Also, Popov upgraded the wireless telegraph system and, within a short time, put it to use in radio traffic. Soon after, he established a radio link among forts near Kronstadt, and among offshore and distant islands in the Gulf of Finland. Ships in distress made good use of Popov's invention. In 1898, when the steamboat Matthews hit the lightship East Goodwin a few miles off Dover, the crew sent a SOS signal for the first time in the history of sea navigation. Two years thereafter, Popov used the wireless to help out the Russian battleship Admiral Apraksin marooned off the island of Gogland in the Gulf of Finland. What with the heavy sea and storm, Popov had a radio link between the islands of Gogland and Kutsalo for directing rescue operations. The new apparatus of the "telephone-receiver-of-dispatches" type, which was patented in several countries, enabled its operator to pick radio signals by ear. Thereupon Alexander Popov was actively involved in fixing radio communications on board ships of the Black Sea and Sea of Azov Fleets to secure safe navigation in shallow waters.
Meanwhile wireless communications became a state-of-the-art technology for vessels. Therefore international radio traffic regulations were imperative; this also applied to a standard signal for ships in distress, and to rules for its broadcasting. To tackle this and related problems a Radiotelegraph Conference was convened in Berlin (1903) representing seven countries: Germany, Austria-Hungary, Great Britain, Spain, Italy, Russia and USA. Alexander Popov was among the Russian delegation. The Staatssekretaer of the German government honored his presence this way, "We owe him the first radiotelegraph apparatus."
The delegates, however, became divided on several issues. The Italians voiced their strong opposition to the motion to use radio sets manufactured by different producers- they insisted that only sets made by the Marconi firm be installed. So this issue was still up in the air. The delegates failed to agree on a standard SOS signal too. This matter awaited solution up until 1906 when the second Radiotelegraph Conference involving 29 countries adopted adequate international laws to this effect.
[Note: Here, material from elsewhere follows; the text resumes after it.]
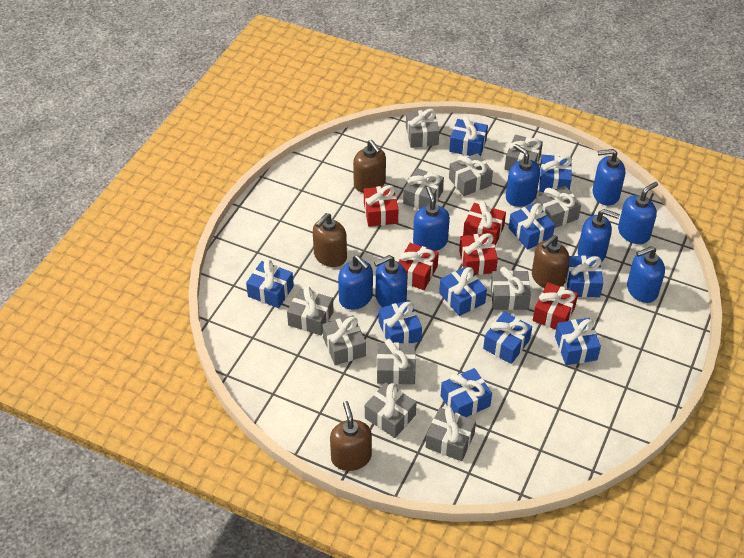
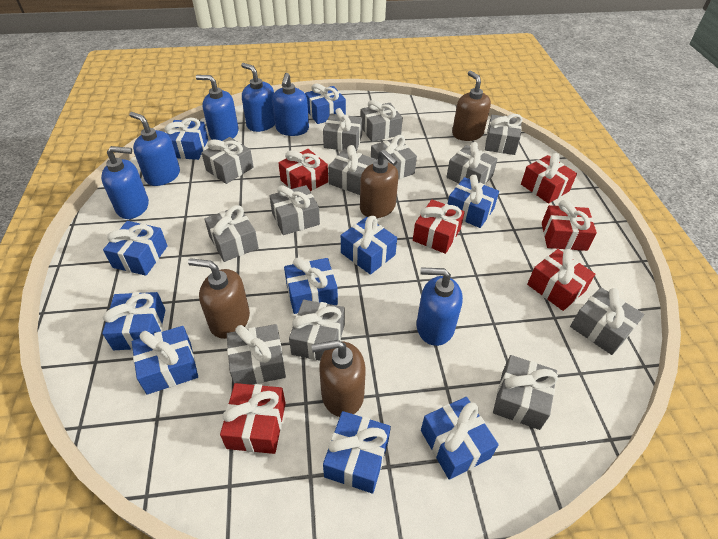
blue soap dispenser: [338,255,373,310] [374,255,407,307] [413,186,450,251] [506,144,540,207] [578,209,620,262] [593,149,625,206] [618,182,658,244] [627,246,665,303] = 8 -> [101,146,149,219] [129,112,180,186] [196,75,238,141] [241,63,275,132] [272,73,309,136] [417,267,463,346] = 6
grey gift: [287,286,334,335] [322,315,366,365] [365,382,417,438] [377,339,416,384] [403,168,444,209] [406,109,439,148] [426,407,476,461] [449,153,493,196] [491,267,531,310] [504,135,543,171] [536,186,581,228] = 11 -> [201,137,254,184] [204,205,259,262] [227,324,286,385] [269,185,320,235] [289,300,345,361] [323,108,363,152] [328,145,376,195] [361,100,403,142] [371,135,417,179] [446,142,497,185] [485,114,523,155] [493,355,558,430] [570,287,644,355] = 13
red gift: [364,185,398,227] [398,243,439,290] [459,233,498,275] [463,201,506,246] [533,282,578,330] = 5 -> [220,383,286,454] [278,149,328,191] [413,199,465,254] [521,153,577,204] [527,249,595,311] [542,200,597,251] = 6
Unfortunately, Popov did not attend.
Popov's fruitful work gained worldwide recognition. He merited a gold medal at the World Exhibition of 1900 for his main brainchild, the radio. The Russian inventor was awarded honorary titles and degrees by scientific and technical bodies at home and abroad.
* With reference to time-coordinated modes of oscillation and wave processes characterized by a regular shift of their phases.- Ed.